Implementation:Datajuicer Data juicer DocumentSimhashDeduplicator
| Knowledge Sources | |
|---|---|
| Domains | Data_Quality, Deduplication |
| Last Updated | 2026-02-14 16:00 GMT |
Overview
Concrete tool for near-duplicate document detection using SimHash provided by Data-Juicer.
Description
DocumentSimhashDeduplicator extends Deduplicator and computes SimHash values using the simhash-pybind library over text shingles (n-grams of configurable window size). It supports space, punctuation, and character-level tokenization, with optional lowercase conversion and pattern ignoring. The deduplication phase uses simhash.find_all to identify all document pairs within the Hamming distance threshold, builds a graph of similar documents, and performs BFS clustering to group them. Only the first document in each cluster is retained. The Hamming distance must be less than the configured num_blocks parameter. This provides deterministic fingerprinting well-suited for detecting documents with small textual variations.
Usage
Use when you need to detect and remove near-duplicate documents from text datasets, where documents may have small variations such as formatting changes, minor edits, or boilerplate differences.
Code Reference
Source Location
- Repository: Datajuicer_Data_juicer
- File: data_juicer/ops/deduplicator/document_simhash_deduplicator.py
Signature
@OPERATORS.register_module("document_simhash_deduplicator")

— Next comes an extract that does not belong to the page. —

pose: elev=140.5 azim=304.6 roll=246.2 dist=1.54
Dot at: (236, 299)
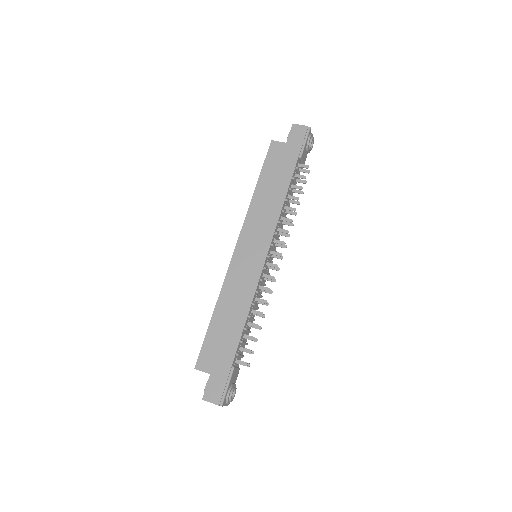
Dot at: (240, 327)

class DocumentSimhashDeduplicator(Deduplicator):
def __init__(self, tokenization: str = "space",
window_size: PositiveInt = 6,
lowercase: bool = True,
ignore_pattern: Optional[str] = None,
num_blocks: PositiveInt = 6,
hamming_distance: PositiveInt = 4,
*args, **kwargs):
Import
from data_juicer.ops.deduplicator.document_simhash_deduplicator import DocumentSimhashDeduplicator
I/O Contract
Inputs
| Name | Type | Required | Description |
|---|---|---|---|
| tokenization | str | No | Tokenization method: "space", "punctuation", or "character". Default: "space" |
| window_size | PositiveInt | No | Window size of shingling (n-gram size). Default: 6 |
| lowercase | bool | No | Whether to convert text to lower case first. Default: True |
| ignore_pattern | str | No | Regex pattern for sub-strings to ignore during SimHash computation. Default: None |
| num_blocks | PositiveInt | No | Number of blocks in SimHash computing. Default: 6 |
| hamming_distance | PositiveInt | No | Max Hamming distance threshold for near-duplicate detection. Must be less than num_blocks. Default: 4 |
Outputs
| Name | Type | Description |
|---|---|---|
| dataset | Dataset | Deduplicated dataset with only the first document from each similarity cluster retained |
| dup_pairs | dict | Dictionary of sampled duplicate pairs (when show_num > 0) |
Usage Examples
process:
- document_simhash_deduplicator:
tokenization: "character"
window_size: 4
hamming_distance: 3
num_blocks: 6